Wat is een uitgebreid bestandssysteem?
Een omvangbestandssysteem (EFS) is een methode voor het beheren van bestanden en geheugen op een harde schijf van de computer of een ander fysiek opslagapparaat dat een reeks aaneengesloten geheugengebieden gebruikt om informatie op te slaan in plaats van kleinere, meer verspreide eenheden te gebruiken die blokken worden genoemd. Sommige bestandssystemen wijzen de ruimte toe die nodig is voor bestanden in kleine eenheden die blokken worden genoemd, wat ertoe kan leiden dat een enkel bestand met een gemiddelde lengte fysiek over een schijf wordt verspreid, waardoor de snelheid en efficiëntie van het lezen van dat bestand worden verminderd.
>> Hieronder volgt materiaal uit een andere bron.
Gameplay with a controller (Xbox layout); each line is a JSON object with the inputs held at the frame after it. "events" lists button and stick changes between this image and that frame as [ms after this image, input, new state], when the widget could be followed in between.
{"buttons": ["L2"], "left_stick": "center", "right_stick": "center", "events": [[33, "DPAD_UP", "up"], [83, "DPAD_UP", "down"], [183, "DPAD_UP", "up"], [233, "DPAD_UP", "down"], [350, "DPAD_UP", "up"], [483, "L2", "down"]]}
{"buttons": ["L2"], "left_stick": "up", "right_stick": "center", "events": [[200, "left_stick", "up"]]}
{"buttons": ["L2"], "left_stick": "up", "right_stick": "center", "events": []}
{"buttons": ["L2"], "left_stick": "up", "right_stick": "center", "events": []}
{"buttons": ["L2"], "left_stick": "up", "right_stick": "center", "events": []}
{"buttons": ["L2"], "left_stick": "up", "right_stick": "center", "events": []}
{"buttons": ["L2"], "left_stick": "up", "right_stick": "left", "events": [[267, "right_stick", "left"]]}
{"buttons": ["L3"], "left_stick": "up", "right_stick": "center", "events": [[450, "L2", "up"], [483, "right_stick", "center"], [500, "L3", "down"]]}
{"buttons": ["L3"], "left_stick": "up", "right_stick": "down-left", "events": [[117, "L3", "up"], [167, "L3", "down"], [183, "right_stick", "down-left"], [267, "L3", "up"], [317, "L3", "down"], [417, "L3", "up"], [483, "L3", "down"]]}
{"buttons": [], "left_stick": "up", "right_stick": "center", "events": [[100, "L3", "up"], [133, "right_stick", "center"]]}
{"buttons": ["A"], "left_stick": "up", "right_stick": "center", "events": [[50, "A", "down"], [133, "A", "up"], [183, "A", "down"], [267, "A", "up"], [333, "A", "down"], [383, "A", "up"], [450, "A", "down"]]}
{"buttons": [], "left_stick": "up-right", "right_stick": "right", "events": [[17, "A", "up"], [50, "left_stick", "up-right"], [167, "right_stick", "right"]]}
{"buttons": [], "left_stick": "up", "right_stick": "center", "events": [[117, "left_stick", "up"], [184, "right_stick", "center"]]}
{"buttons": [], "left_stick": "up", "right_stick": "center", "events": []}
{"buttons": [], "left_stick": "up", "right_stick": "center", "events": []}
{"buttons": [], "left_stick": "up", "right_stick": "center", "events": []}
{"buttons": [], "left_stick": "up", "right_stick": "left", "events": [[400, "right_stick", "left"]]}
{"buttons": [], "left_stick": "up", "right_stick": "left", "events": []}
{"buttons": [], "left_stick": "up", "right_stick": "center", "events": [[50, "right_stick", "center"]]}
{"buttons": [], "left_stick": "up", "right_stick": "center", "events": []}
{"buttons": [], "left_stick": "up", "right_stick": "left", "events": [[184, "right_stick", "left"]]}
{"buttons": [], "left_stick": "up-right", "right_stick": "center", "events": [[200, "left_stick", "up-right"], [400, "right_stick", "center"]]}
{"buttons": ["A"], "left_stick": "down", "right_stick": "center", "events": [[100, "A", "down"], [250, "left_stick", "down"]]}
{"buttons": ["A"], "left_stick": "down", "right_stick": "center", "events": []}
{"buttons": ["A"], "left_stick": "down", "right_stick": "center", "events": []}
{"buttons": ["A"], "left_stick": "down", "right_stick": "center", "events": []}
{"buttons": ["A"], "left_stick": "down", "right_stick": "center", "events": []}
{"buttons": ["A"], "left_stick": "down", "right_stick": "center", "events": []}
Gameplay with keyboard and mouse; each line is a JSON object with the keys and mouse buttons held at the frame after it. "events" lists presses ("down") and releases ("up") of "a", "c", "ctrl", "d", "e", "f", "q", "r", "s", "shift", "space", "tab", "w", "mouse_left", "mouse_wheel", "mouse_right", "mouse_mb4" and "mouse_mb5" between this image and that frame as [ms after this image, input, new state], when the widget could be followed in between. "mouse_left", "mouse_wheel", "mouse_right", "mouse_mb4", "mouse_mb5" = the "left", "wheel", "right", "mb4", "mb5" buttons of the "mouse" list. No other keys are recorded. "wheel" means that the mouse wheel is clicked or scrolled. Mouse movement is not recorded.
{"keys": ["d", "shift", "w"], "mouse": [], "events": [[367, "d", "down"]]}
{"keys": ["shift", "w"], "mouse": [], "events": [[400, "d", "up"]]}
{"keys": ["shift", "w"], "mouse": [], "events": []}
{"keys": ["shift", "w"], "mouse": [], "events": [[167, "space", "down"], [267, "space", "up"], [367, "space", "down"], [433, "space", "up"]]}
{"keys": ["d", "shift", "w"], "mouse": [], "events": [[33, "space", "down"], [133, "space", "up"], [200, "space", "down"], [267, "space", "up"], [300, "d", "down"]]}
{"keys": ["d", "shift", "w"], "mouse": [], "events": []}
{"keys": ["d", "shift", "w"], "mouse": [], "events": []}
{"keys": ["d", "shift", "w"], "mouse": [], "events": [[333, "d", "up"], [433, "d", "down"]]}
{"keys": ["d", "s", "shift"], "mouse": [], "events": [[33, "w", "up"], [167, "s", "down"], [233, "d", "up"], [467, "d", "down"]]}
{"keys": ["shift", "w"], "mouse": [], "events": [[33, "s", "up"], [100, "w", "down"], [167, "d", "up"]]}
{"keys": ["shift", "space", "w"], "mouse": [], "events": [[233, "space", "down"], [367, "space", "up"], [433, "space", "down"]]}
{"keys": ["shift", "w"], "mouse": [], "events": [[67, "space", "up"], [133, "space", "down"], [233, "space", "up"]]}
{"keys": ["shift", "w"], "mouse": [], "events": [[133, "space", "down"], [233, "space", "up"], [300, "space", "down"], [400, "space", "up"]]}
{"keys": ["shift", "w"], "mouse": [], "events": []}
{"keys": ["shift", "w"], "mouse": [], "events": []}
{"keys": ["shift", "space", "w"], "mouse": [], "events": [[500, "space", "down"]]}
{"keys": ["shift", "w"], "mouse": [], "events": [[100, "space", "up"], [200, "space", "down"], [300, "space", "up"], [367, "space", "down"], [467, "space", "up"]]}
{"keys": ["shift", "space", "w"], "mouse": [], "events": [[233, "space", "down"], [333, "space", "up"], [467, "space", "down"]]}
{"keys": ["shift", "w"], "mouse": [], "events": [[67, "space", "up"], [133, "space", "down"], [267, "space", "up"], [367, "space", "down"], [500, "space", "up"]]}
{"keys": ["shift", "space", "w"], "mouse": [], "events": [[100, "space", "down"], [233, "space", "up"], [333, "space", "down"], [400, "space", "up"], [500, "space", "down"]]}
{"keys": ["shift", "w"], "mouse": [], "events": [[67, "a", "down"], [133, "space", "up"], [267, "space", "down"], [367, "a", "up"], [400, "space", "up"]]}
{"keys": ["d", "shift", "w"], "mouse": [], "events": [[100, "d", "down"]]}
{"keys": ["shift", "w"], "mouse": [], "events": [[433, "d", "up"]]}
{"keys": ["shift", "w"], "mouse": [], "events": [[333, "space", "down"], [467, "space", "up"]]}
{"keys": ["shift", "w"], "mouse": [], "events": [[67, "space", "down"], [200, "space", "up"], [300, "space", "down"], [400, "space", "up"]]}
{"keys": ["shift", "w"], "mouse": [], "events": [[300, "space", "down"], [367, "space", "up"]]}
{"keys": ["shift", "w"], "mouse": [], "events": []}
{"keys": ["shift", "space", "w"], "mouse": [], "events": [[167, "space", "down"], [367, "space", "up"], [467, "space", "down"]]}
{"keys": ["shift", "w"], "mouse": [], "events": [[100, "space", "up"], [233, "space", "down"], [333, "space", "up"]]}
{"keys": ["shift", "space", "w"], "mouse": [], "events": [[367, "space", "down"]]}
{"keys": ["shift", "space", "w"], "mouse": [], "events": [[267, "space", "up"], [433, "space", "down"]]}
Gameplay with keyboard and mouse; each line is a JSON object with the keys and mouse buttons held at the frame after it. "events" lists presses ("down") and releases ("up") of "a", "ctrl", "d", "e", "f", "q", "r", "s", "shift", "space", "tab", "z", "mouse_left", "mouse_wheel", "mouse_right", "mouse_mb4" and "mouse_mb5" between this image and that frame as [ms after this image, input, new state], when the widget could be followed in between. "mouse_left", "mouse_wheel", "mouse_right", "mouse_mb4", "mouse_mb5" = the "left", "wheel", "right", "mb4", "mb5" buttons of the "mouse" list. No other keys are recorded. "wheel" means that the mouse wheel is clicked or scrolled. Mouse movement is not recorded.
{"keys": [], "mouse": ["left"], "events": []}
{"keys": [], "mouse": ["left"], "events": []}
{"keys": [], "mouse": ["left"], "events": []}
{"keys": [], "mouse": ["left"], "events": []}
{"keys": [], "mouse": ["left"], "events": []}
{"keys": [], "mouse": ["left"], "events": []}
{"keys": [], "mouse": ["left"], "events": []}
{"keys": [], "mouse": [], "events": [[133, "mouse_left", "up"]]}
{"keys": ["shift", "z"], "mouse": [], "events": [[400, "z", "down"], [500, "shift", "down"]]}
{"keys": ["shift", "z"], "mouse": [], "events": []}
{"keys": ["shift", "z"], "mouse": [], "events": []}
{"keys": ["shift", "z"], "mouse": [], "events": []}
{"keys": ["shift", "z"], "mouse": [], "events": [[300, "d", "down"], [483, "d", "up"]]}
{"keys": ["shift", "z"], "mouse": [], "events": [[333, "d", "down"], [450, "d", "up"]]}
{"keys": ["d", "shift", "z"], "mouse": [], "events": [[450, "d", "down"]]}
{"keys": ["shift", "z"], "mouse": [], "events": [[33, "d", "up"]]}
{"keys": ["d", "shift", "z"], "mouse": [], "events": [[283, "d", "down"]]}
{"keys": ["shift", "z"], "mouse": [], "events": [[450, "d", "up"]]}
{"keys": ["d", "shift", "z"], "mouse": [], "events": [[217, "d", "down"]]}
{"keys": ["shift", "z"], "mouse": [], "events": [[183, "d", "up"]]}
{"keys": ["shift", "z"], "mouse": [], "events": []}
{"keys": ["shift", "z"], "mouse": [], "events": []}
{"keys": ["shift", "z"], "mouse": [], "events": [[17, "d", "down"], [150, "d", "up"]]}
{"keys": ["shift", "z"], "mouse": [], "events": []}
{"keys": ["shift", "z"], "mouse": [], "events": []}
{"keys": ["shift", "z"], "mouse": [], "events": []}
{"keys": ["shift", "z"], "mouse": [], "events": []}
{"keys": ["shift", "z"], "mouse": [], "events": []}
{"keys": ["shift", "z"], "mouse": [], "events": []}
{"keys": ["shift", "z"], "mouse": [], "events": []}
In het geval van een omvangsbestandssysteem, zijn alle kleinere blokken samengebonden in een grotere structuur die bekend staat als een omvang, wat betekent dat grotere bestanden op één aaneengesloten locatie op de fysieke schijf kunnen worden opgeslagen, waardoor de snelheid van de schijf wordt verhoogd wanneer uit dat bestand lezen. Hoewel veel besturingssystemen het gebruik van extents ondersteunen, werd de term oorspronkelijk toegepast op het specifieke vroege uitbreidingsbestandssysteem van het nu gestaakte Unix-achtige besturingssysteem bekend als IRIX®, ontwikkeld door Silicon Graphics®.
De afzonderlijke bits en bytes op een fysieke schijf, zoals een harde schijf of een compact disk (CD), zijn in groepen verdeeld door de hardware, het besturingssysteem en het bestandssysteem. Deze staan bekend als logische groeperingen, omdat ze niet noodzakelijkerwijs fysieke grenzen hebben, alleen die welke door het systeem worden opgelegd. Voor verschillende bestandssystemen wordt de logische groepering bekend als blokken gebruikt als de basishoeveelheid ruimte die kan worden toegewezen om een bestand op te slaan. Een blok kan op elke grootte worden ingesteld, maar is over het algemeen erg klein en bestaat soms uit slechts 128 bytes ruimte.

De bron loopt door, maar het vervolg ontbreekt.